To get beyond the details, however, one must recall that the Jews were divided about the preferred solution to the conflict. Arab opponents of Zionism always had the advantage of working with binationalists, concessionists, anti-Zionists (ultra-orthodox and secular) and other stripes of "peace" activists. That advantage, which continues today, conjoined with the non-sympathy, and even an undercurrent animosity, of too many Gentiles to Jewish nationalism has been manipulated by Arabs.

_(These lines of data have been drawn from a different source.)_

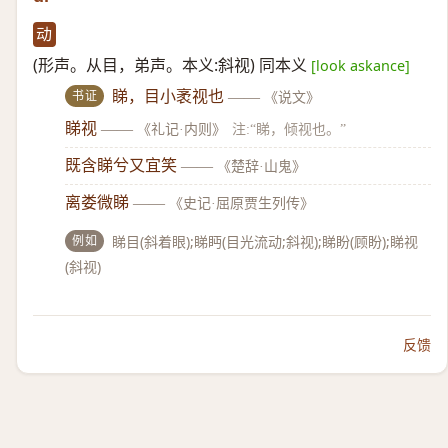
动
(形声。从目，弟声。本义:斜视) 同本义
[look askance]
书证
睇，目小袤视也
——
《说文》
睇视
——
《礼记·内则》
注:“睇，倾视也。”
既含睇兮又宜笑
——
《楚辞·山鬼》
离娄微睇
——
《史记·屈原贾生列传》
例如
睇目(斜着眼);睇眄(目光流动;斜视);睇盼(顾盼);睇视
(斜视)
反馈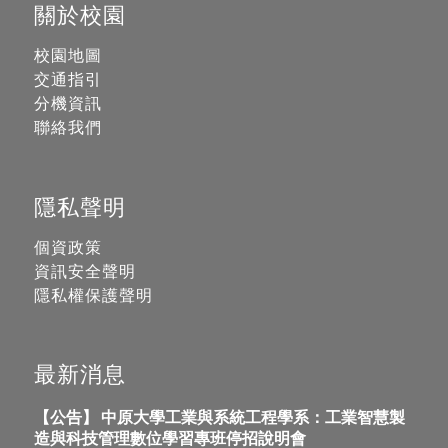
關於校園
校園地圖
交通指引
分機資訊
聯絡我們
隱私聲明
個資政策
資訊安全聲明
隱私權保護聲明
最新消息
【公告】 中原大學工業與系統工程學系：工業智慧製
造與科技管理數位學習專班停招說明會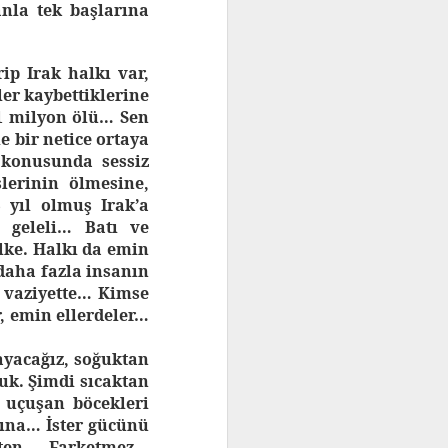
anla tek başlarına
ip Irak halkı var,
ler kaybettiklerine
 1 milyon ölü… Sen
 bir netice ortaya
 konusunda sessiz
lerinin ölmesine,
 yıl olmuş Irak’a
 geleli… Batı ve
lke. Halkı da emin
daha fazla insanın
 vaziyette… Kimse
, emin ellerdeler…
yacağız, soğuktan
uk. Şimdi sıcaktan
 uçuşan böcekleri
rına… İster gücünü
ikten… Farketmez…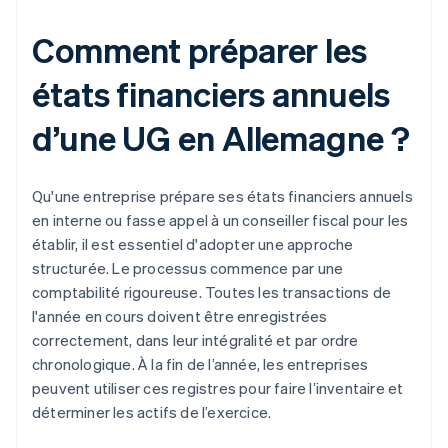
Comment préparer les
états financiers annuels
d’une UG en Allemagne ?
Qu'une entreprise prépare ses états financiers annuels
en interne ou fasse appel à un conseiller fiscal pour les
établir, il est essentiel d'adopter une approche
structurée. Le processus commence par une
comptabilité rigoureuse. Toutes les transactions de
l'année en cours doivent être enregistrées
correctement, dans leur intégralité et par ordre
chronologique. À la fin de l’année, les entreprises
peuvent utiliser ces registres pour faire l’inventaire et
déterminer les actifs de l’exercice.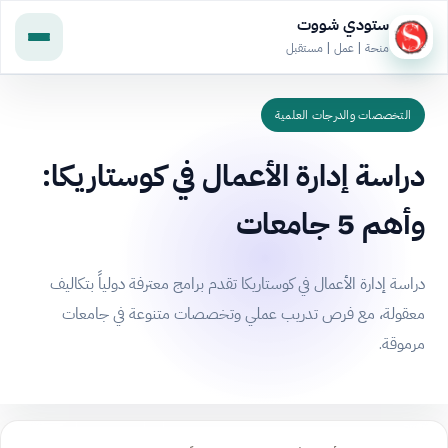
ستودي شووت
منحة | عمل | مستقبل
التخصصات والدرجات العلمية
دراسة إدارة الأعمال في كوستاريكا:
وأهم 5 جامعات
دراسة إدارة الأعمال في كوستاريكا تقدم برامج معترفة دولياً بتكاليف
معقولة، مع فرص تدريب عملي وتخصصات متنوعة في جامعات
مرموقة.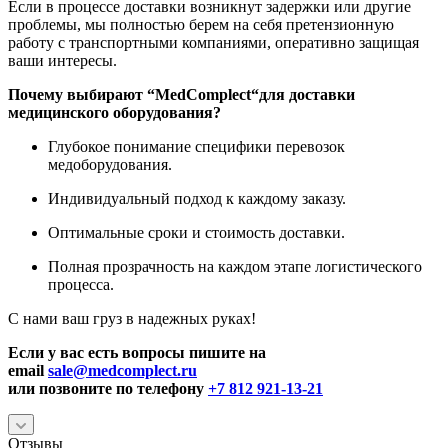
Если в процессе доставки возникнут задержки или другие
проблемы, мы полностью берем на себя претензионную
работу с транспортными компаниями, оперативно защищая
ваши интересы.
Почему выбирают “
MedComplect
“для доставки
медицинского оборудования?
Глубокое понимание специфики перевозок
медоборудования.
Индивидуальный подход к каждому заказу.
Оптимальные сроки и стоимость доставки.
Полная прозрачность на каждом этапе логистического
процесса.
С нами ваш груз в надежных руках!
Если у вас есть вопросы пишите на
email
sale@medcomplect.ru
или позвоните по телефону
+7 812 921-13-21
Отзывы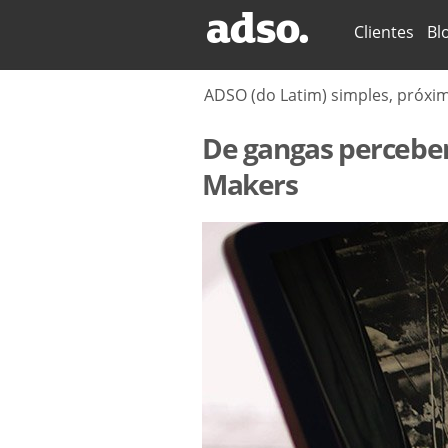
Secções
Clientes
Bl
ADSO (do Latim) simples, próxi
De gangas percebe
Makers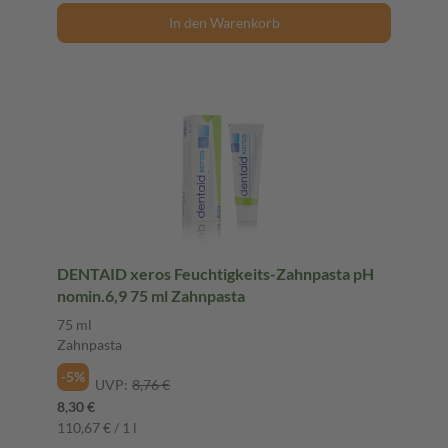
In den Warenkorb
DENTAID xeros Feuchtigkeits-Zahnpasta pH
nomin.6,9 75 ml Zahnpasta
75 ml
Zahnpasta
-5%
UVP:
8,76 €
8,30 €
110,67 € / 1 l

Far from being "desperate", Arab leaders, from the Mufti El-Husseini to Yasser Arafat, have been confident that their total rejection of Zionism and their violence will be understood and tolerated. They rarely used diplomacy and always resorted to violence, exclusively targeting civilians. Ethnic cleansing was another weapon with Arabs razing Jewish communities such as Tel Hai (1920), Hebron and Beer Tuvia (1929), Atarot, Bet HaArava and the Gush Etzion Bloc (1948) among others. Active support, including mobilzing Muslims for the Nazi Wafffen SS, on behalf of Germany during World War II was ignored by "enlightened" Europe.

It is, then, in this light, or better, shades of darkness, that Rose's twisted thinking is to be considered as well as Shlaim's abject apologia.